Currently I'm running the tests in Arena. One game at a time (on my quad processor...).
The games are timed at 10sec+0.1sec. With that 1000 games take about 9 hours. Which makes me barely miss the finish before going to work in the morning.
I wanted to use cutechess-cli, which is both faster and enables me to run four games at a time (one for each core of my processor), but I'm having severe problems with the engines timing out, I wonder if it has to do with Java. It's open source so maybe I can do something about it, we'll see.

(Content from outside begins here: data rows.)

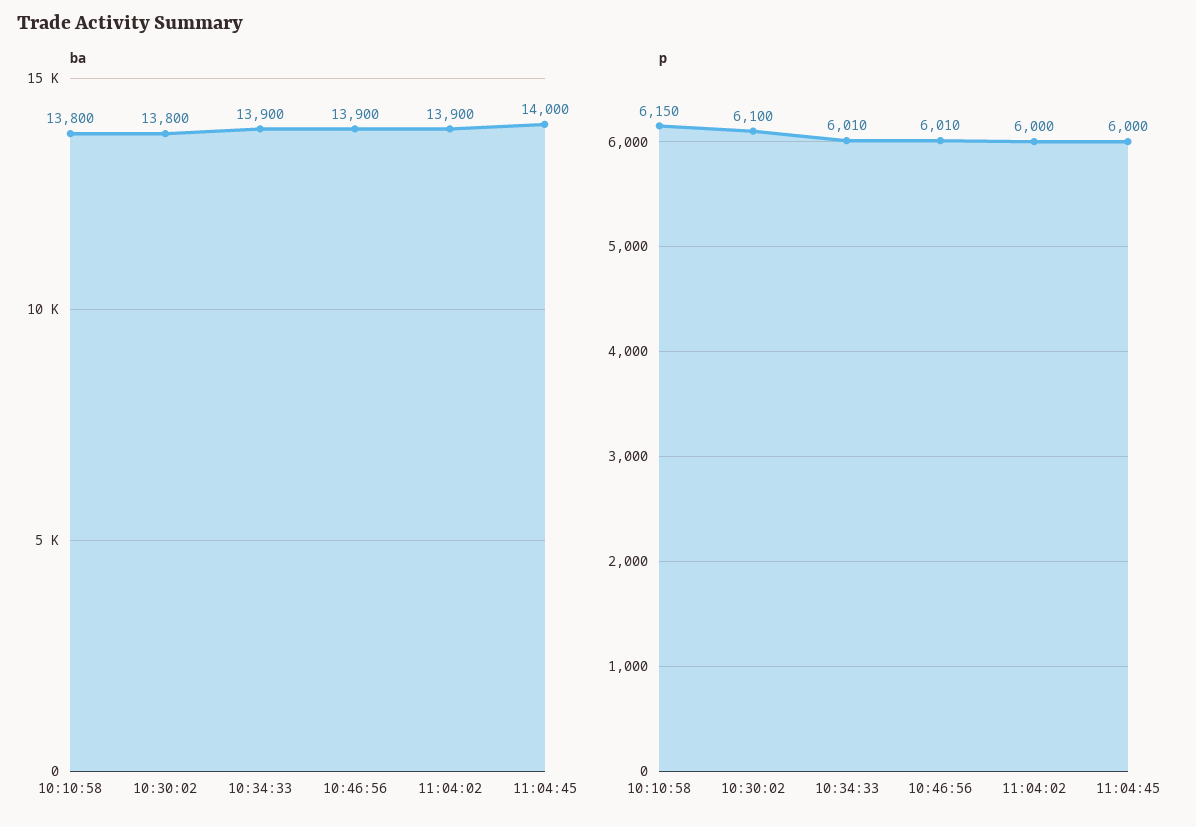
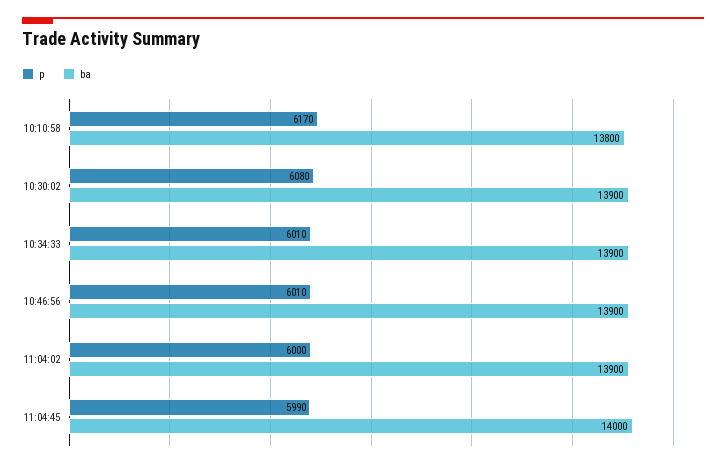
  {
    "ba": {
      "10:10:58": 13800,
-     "10:30:02": 13800,
+     "10:30:02": 13900,
      "10:34:33": 13900,
      "10:46:56": 13900,
      "11:04:02": 13900,
      "11:04:45": 14000
    },
    "p": {
-     "10:10:58": 6150,
+     "10:10:58": 6170,
-     "10:30:02": 6100,
+     "10:30:02": 6080,
      "10:34:33": 6010,
      "10:46:56": 6010,
      "11:04:02": 6000,
-     "11:04:45": 6000
+     "11:04:45": 5990
    }
  }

Anyway, since I have two time windows where I can run tests, 8 hours at night, and 8 hours during the day (while at work), I should probably figure something out to fit that.
Perhaps have a self-play match first, then run a gauntlet if it turns out a new version is better.
Today's test looked like this:
Rank Name Elo + - games score draws
1 Gaviota-win64-0.84 334 34 30 606 93% 6%
2 Mediocre 1.0 -2 -60 21 20 600 43% 21%
3 Mediocre 1.0 -1 -112 20 20 613 35% 22%
4 Mediocre v0.34 -162 21 21 607 28% 19%
Mediocre -2 is the one with futility pruning, -1 also has lazy eval included. Not so successful it seems.
And Gaviota is beating the living crap out of all versions. Won't allow that for too long. :)
I'll get back on the new testing setup, time to get that stupid cutechess-cli to work somehow.